American businessman

John Graves Shedd (July 20, 1850 – October 22, 1926) was the second president, and chairman of the board, of Marshall Field & Company.

==Biography==
Born on a New Hampshire farm on July 20, 1850, Shedd arrived in Chicago, Illinois, in 1871 and began working as a stock clerk for Marshall Field. By 1901, he had worked his way up to a vice-presidency and took over as president upon Field's death in 1906. Field himself described Shedd as "the greatest merchant in the United States," and, indeed, under Shedd's presidency Marshall Field & Company became the largest store in Chicago and the largest wholesale and dry goods company in the world.
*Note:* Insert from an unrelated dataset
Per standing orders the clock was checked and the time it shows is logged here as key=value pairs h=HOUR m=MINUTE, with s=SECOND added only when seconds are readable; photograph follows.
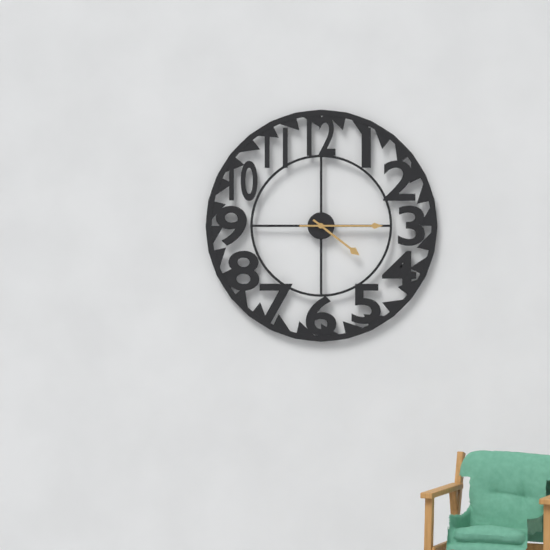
h=4 m=15
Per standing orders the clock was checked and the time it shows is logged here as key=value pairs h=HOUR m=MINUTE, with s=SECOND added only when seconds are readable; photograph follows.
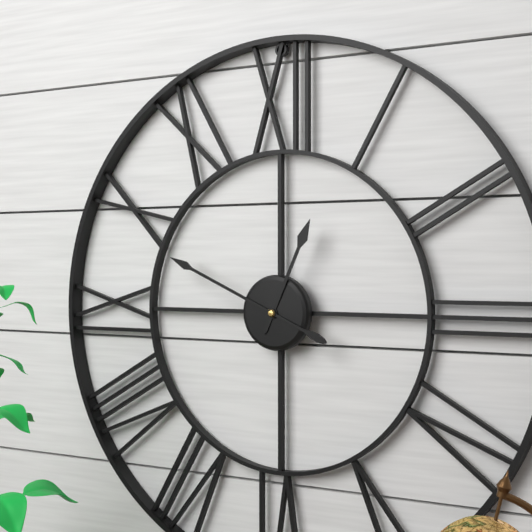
h=12 m=49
Shedd was a civic leader and founding member of the Commercial Club of Chicago, which continues to play an active role in the city's efforts to maintain itself as a world-class metropolis. One of the Commercial Club's most notable undertakings was the sponsorship of Edward Bennett and Daniel Burnham's Plan of Chicago, which was released in 1909 and which to this day is considered to be one of the most important urban planning documents ever created.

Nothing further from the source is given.